In May, men were called as follows, daily: London, 14; Toronto, 39; Kingston, 18. That is a total of 71. Montreal 44; Quebec, 25. That is a total of 69 for the province of Quebec. In another answer that was given me, as will be seen at page 2375 of Hansard, it will be noted that the military district of Kingston, district No. 3, comprises counties in the province of Ontario and in the province of Quebec, and the figures given show that the population of the district of Kingston in the province of Ontario is 753,863, the total population according to the 1941 census, and the counties of the province of Quebec in the district of Kingston give a population of 183,125. That is, about twenty per cent of the total population of the military district of Kingston, come from the province of Quebec.
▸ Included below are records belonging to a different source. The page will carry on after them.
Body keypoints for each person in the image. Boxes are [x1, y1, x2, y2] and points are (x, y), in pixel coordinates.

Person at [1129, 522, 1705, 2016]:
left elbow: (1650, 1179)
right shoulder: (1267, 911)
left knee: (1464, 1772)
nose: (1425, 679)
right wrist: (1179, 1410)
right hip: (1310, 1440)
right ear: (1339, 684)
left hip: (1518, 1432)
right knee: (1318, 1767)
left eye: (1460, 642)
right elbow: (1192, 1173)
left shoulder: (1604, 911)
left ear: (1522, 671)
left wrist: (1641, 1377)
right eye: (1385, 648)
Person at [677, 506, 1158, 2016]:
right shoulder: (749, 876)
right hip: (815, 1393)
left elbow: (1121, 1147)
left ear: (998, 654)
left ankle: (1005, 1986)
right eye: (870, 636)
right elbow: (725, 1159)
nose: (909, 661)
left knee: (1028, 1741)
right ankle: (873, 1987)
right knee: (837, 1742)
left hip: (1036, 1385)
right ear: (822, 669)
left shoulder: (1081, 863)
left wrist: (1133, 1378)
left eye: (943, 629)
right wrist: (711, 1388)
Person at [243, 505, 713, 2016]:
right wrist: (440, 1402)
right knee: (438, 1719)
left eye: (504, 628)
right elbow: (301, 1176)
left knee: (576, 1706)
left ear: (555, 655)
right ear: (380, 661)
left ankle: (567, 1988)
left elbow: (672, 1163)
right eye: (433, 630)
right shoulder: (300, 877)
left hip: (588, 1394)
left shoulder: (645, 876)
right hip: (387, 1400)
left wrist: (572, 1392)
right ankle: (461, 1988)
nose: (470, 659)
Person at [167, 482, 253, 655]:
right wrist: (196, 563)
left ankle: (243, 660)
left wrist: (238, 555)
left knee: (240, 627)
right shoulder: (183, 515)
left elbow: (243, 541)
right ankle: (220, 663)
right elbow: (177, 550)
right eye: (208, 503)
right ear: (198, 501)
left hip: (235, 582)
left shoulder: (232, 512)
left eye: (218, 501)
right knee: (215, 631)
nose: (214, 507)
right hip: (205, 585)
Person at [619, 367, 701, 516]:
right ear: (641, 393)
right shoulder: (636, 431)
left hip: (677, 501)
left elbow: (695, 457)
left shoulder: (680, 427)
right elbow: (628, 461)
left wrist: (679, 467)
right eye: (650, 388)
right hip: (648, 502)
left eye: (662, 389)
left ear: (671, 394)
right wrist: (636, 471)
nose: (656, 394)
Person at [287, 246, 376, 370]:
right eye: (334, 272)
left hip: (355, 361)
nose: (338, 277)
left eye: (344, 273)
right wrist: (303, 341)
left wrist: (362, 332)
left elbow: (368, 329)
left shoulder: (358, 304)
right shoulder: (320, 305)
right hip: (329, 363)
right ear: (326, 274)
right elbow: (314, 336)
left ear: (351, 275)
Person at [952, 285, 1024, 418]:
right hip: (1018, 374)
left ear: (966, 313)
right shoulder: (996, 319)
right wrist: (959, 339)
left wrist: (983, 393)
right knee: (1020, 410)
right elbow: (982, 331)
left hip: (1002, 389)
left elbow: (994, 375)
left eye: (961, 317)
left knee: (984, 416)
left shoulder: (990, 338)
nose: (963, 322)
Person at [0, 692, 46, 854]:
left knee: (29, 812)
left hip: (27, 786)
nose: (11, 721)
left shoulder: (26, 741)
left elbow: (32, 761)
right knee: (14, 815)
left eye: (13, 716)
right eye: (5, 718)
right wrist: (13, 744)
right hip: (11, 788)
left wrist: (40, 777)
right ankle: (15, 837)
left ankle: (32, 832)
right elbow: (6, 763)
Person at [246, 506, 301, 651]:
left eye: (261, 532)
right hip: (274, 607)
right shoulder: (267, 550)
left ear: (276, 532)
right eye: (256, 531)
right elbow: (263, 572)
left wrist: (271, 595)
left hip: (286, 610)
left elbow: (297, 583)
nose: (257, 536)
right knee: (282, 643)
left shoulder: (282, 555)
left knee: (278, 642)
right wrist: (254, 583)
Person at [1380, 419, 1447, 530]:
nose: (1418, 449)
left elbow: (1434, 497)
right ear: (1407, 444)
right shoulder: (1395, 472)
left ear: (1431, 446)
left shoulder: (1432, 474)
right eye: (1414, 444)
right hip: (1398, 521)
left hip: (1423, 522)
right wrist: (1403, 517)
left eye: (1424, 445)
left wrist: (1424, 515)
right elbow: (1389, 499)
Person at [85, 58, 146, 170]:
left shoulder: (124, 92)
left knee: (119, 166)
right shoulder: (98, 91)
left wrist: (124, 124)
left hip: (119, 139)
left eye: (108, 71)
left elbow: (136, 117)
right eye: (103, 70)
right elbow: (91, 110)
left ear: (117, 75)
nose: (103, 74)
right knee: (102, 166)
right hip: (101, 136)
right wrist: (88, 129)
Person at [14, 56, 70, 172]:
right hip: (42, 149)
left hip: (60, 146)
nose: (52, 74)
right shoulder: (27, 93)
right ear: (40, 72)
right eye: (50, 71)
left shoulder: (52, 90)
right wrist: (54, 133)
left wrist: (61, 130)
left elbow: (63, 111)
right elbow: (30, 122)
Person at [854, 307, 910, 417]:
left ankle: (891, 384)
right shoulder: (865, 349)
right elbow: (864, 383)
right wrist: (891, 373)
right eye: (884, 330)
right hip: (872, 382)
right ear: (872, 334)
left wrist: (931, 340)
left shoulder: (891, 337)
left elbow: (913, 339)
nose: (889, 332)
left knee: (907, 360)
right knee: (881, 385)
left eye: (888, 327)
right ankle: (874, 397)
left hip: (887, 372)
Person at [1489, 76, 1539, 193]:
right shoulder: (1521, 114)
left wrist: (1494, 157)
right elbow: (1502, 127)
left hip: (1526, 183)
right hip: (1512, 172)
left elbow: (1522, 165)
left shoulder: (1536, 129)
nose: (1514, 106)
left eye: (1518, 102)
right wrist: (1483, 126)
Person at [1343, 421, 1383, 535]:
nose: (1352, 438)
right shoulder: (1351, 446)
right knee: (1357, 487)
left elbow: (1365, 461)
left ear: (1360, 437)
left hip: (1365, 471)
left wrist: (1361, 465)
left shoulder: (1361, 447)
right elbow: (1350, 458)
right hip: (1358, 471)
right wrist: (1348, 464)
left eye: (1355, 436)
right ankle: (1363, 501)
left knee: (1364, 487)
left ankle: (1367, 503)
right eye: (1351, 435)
If we take the figures I have just mentioned and deduct this twenty per cent from the military district of Kingston, coming from the province of Quebec, we get a figure of eighty-three men called daily in the province of Ontario during the month of April and sixty-seven in the province of Ontario called daily during the month of May; and in Quebec we get a figure of ninety men called daily in the month of April and seventy-two called daily in the month of May. That is, a proportion of thirty-one per cent in the province of Quebec and twenty-eight per cent in the province of Ontario. I mean that these are the percentages of the men called to the army. I have here a booklet called "Canada 1944" and certain figures are given at page 53. We see the total population of the dominion in each province, and it shows that between the ages of nineteen and forty-five there are in the province of Quebec 612,396 men, while in the province of Ontario there are 736,486; that is to say, a proportion in Ontario, in relation to the total population of the dominion of the same age, of thirty-five per cent, and twenty-eight per cent in the province of Quebec; I mean the proportion of men of the same age in the dominion. We come to the conclusion that in the province of Quebec we' have twenty-eight per cent of the men between the ages of nineteen and forty-five, and the return I have mentioned shows that in April and May there were called thirty-one per cent of these men, while in Ontario there were called only twenty-eight per cent.
My third question is this: Why is the number of men called in the province of Quebec greater than the number called in the province of Ontario?
My fourth and last question is this: Is it not true that during the last war not a single
War Appropriation-Labour
man called to the services under the conscription law reached the battlefields of Europe, and that to-day we have many men overseas who, before going there, were called to the army under the mobilization act of 1940?